• [Source data]:
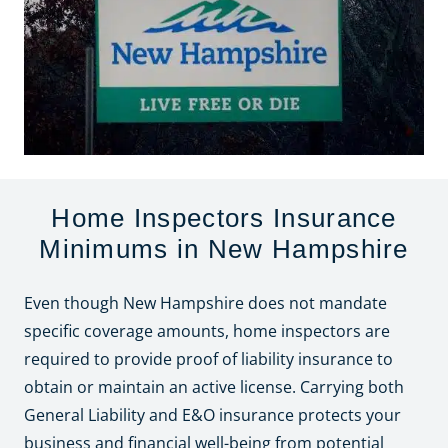
Home Inspectors Insurance
Minimums in New Hampshire
Even though New Hampshire does not mandate
specific coverage amounts, home inspectors are
required to provide proof of liability insurance to
obtain or maintain an active license. Carrying both
General Liability and E&O insurance protects your
business and financial well-being from potential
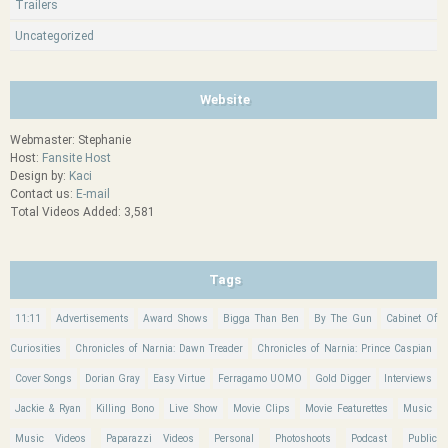
Trailers
Uncategorized
Website
Webmaster: Stephanie
Host:
Fansite Host
Design by:
Kaci
Contact us:
E-mail
Total Videos Added: 3,581
Tags
11:11
Advertisements
Award Shows
Bigga Than Ben
By The Gun
Cabinet Of
Curiosities
Chronicles of Narnia: Dawn Treader
Chronicles of Narnia: Prince Caspian
Cover Songs
Dorian Gray
Easy Virtue
Ferragamo UOMO
Gold Digger
Interviews
Jackie & Ryan
Killing Bono
Live Show
Movie Clips
Movie Featurettes
Music
Music Videos
Paparazzi Videos
Personal
Photoshoots
Podcast
Public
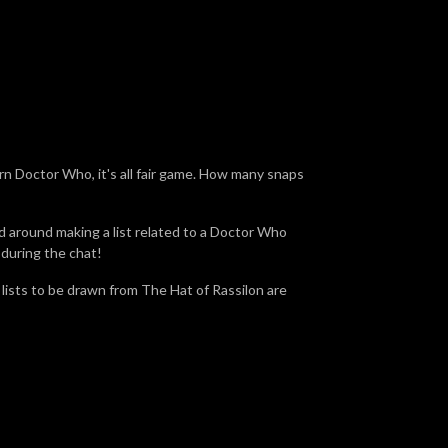
ern Doctor Who, it's all fair game. How many snaps
d around making a list related to a Doctor Who
 during the chat!
e lists to be drawn from The Hat of Rassilon are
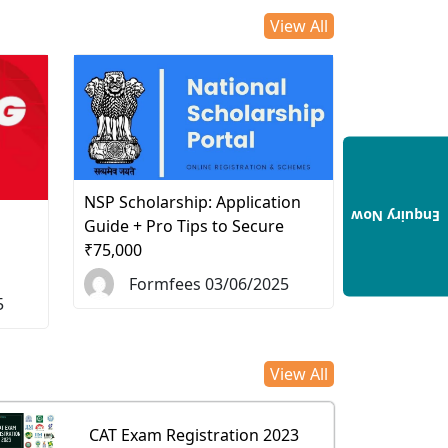
View All
NSP Scholarship: Application
Enquiry Now
d
Guide + Pro Tips to Secure
₹75,000
Formfees 03/06/2025
5
View All
CAT Exam Registration 2023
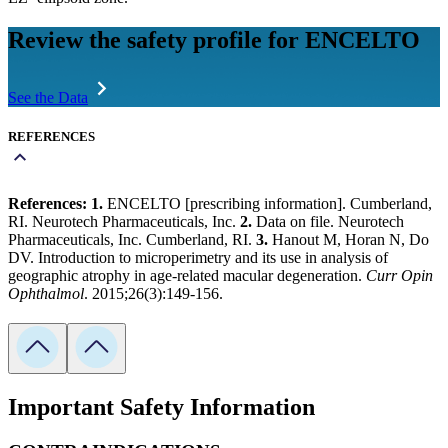
Review the safety profile for ENCELTO
See the Data
REFERENCES
References: 1.
ENCELTO [prescribing information]. Cumberland,
RI. Neurotech Pharmaceuticals, Inc.
2.
Data on file. Neurotech
Pharmaceuticals, Inc. Cumberland, RI.
3.
Hanout M, Horan N, Do
DV. Introduction to microperimetry and its use in analysis of
geographic atrophy in age-related macular degeneration.
Curr Opin
Ophthalmol
. 2015;26(3):149-156.
Important Safety Information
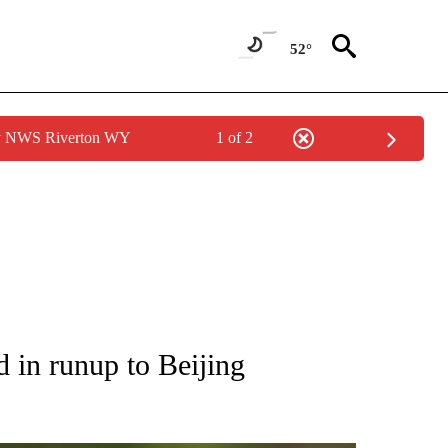
52°
by NWS Riverton WY
1 of 2
RECEIVE NOTIFICATIONS ABOUT NEW PAGES ON "AP NATIONAL SPORTS".
 in runup to Beijing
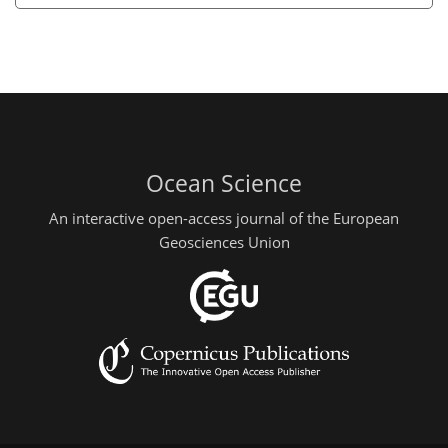
Ocean Science
An interactive open-access journal of the European
Geosciences Union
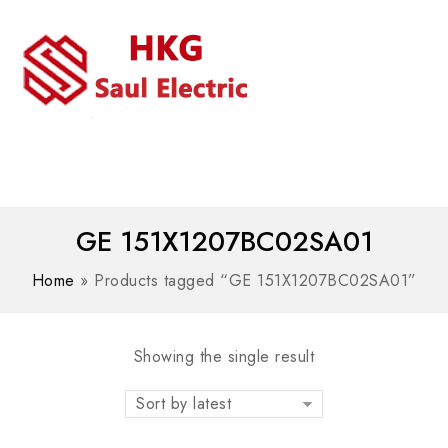
MENU
WhatsAPP/tel:+8618030183032
GE 151X1207BC02SA01
Home
»
Products tagged “GE 151X1207BC02SA01”
Showing the single result
Sort by latest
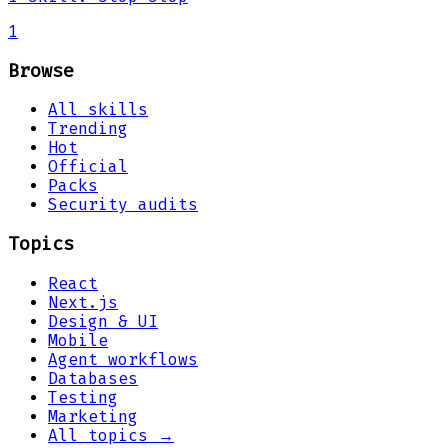
1
Browse
All skills
Trending
Hot
Official
Packs
Security audits
Topics
React
Next.js
Design & UI
Mobile
Agent workflows
Databases
Testing
Marketing
All topics →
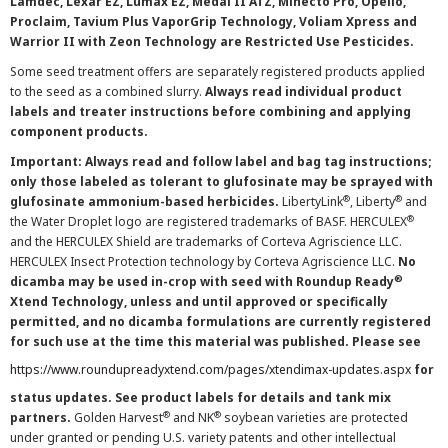
Lamdec, Lexar EZ, Lumax EZ, Medal II ATZ, Minecto Pro, Opello,
Proclaim, Tavium Plus VaporGrip Technology, Voliam Xpress and
Warrior II with Zeon Technology are Restricted Use Pesticides.
Some seed treatment offers are separately registered products applied
to the seed as a combined slurry.
Always read individual product
labels and treater instructions before combining and applying
component products.
Important: Always read and follow label and bag tag instructions;
only those labeled as tolerant to glufosinate may be sprayed with
®
®
glufosinate ammonium-based herbicides.
LibertyLink
, Liberty
and
®
the Water Droplet logo are registered trademarks of BASF. HERCULEX
and the HERCULEX Shield are trademarks of Corteva Agriscience LLC.
HERCULEX Insect Protection technology by Corteva Agriscience LLC.
No
®
dicamba may be used in-crop with seed with Roundup Ready
Xtend Technology, unless and until approved or specifically
permitted, and no dicamba formulations are currently registered
for such use at the time this material was published. Please see
https://www.roundupreadyxtend.com/pages/xtendimax-updates.aspx
for
status updates. See product labels for details and tank mix
®
®
partners.
Golden Harvest
and NK
soybean varieties are protected
under granted or pending U.S. variety patents and other intellectual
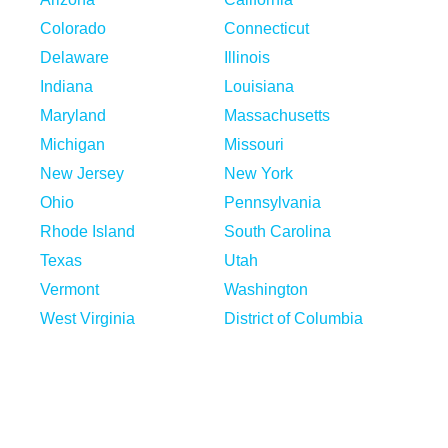
Colorado
Connecticut
Delaware
Illinois
Indiana
Louisiana
Maryland
Massachusetts
Michigan
Missouri
New Jersey
New York
Ohio
Pennsylvania
Rhode Island
South Carolina
Texas
Utah
Vermont
Washington
West Virginia
District of Columbia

• [Exercise requirements]:
Please list each line from the rows above that contains the word "Doctor".

• [Result for this exercise]:
ern Doctor Who, it's all fair game. How many snaps
d around making a list related to a Doctor Who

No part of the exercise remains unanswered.